Romanlarında gerçeğe bağlıydı. Fakat gerçeği absürtleştirerek anlattı. Onun romanlarında gerçek zaman zaman masalsılaştırılmıştır zaman zaman absürtleştirilmiştir zaman zaman da mizahi bir çerçevede yansıtılmıştır. Ama yansıyan hep gerçektir. Mizah da masal da absürtlük de gerçeği derinleştirmek içindir.

Teması hep bir Türkiye gerçeği, bir dünya gerçeği içinde örülmüştür. Onun romanlarını okuyan herkes mutlaka kendisinden bir şeyler, evinden, mahallesinden, şehrinden bir şeyler bulur. Arkadaşlarından, ailesinden bir şeyler bulur. İrfan Yalçın’ın romanlarında gerçek ilk bakışta sisler içinden gibi görünebilir ancak oradaki devrimci enerji en ağırlıklı malzemedir. Bütün romanlarında burjuva ahlakıyla, burjuva kültürüyle alay etmiştir. O safını ezilen insanlardan tarafa seçmişti.
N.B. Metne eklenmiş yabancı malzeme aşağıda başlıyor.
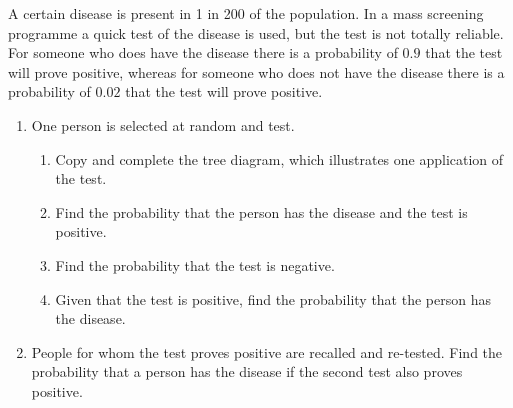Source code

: \begin{problem}
    A certain disease is present in 1 in 200 of the population. In a mass screening programme a quick test of the disease is used, but the test is not totally reliable. For someone who does have the disease there is a probability of $0.9$ that the test will prove positive, whereas for someone who does not have the disease there is a probability of $0.02$ that the test will prove positive.
    \begin{center}
    \end{center}
    \begin{enumerate}
        \item One person is selected at random and test.
        \begin{enumerate}
            \item Copy and complete the tree diagram, which illustrates one application of the test.
            \item Find the probability that the person has the disease and the test is positive.
            \item Find the probability that the test is negative.
            \item Given that the test is positive, find the probability that the person has the disease.
        \end{enumerate}
        \item People for whom the test proves positive are recalled and re-tested. Find the probability that a person has the disease if the second test also proves positive.
    \end{enumerate}
\end{problem}
\clearpage
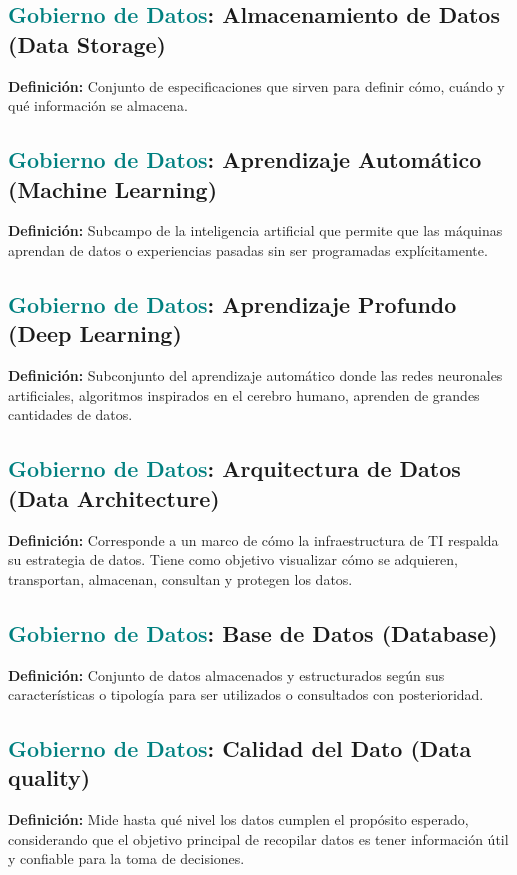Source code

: \documentclass[12pt]{article}
\begin{document}
\subsection{\textcolor{teal}{Gobierno de Datos}: Almacenamiento de Datos (Data Storage)}
\textbf{Definición:} Conjunto de especificaciones que sirven para definir cómo, cuándo y qué información se almacena.
\subsection{\textcolor{teal}{Gobierno de Datos}: Aprendizaje Automático (Machine Learning)}
\textbf{Definición:} Subcampo de la inteligencia artificial que permite que las máquinas aprendan de datos o experiencias pasadas sin ser programadas explícitamente.
\subsection{\textcolor{teal}{Gobierno de Datos}: Aprendizaje Profundo (Deep Learning)}
\textbf{Definición:} Subconjunto del aprendizaje automático donde las redes neuronales artificiales, algoritmos inspirados en el cerebro humano, aprenden de grandes cantidades de datos.
\subsection{\textcolor{teal}{Gobierno de Datos}: Arquitectura de Datos (Data Architecture)}
\textbf{Definición:} Corresponde a un marco de cómo la infraestructura de TI respalda su estrategia de datos. Tiene como objetivo visualizar cómo se adquieren, transportan, almacenan, consultan y protegen los datos.
\subsection{\textcolor{teal}{Gobierno de Datos}: Base de Datos (Database)}
\textbf{Definición:} Conjunto de datos almacenados y estructurados según sus características o tipología para ser utilizados o consultados con posterioridad.
\subsection{\textcolor{teal}{Gobierno de Datos}: Calidad del Dato (Data quality)}
\textbf{Definición:} Mide hasta qué nivel los datos cumplen el propósito esperado, considerando que el objetivo principal de recopilar datos es tener información útil y confiable para la toma de decisiones.
\end{document}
Bir sınıfın yazarıydı İrfan Yalçın. Bilimsel Sosyalistti. Hem sanat teorisinde bilimsel sosyalizme bağlı kaldı hem romanlarının altyapısında hem de yaşamında.

Türkiye için ne kadar üzülsek azdır. Çünkü İrfan Yalçın gibi bir usta, bu postmodern sanat ortamında, çölde su bulmak gibidir. Aslında Türkiye İrfan Yalçın’la çölleşen sanat ortamında suyunu yitirmiştir. Bu kadar önemlidir.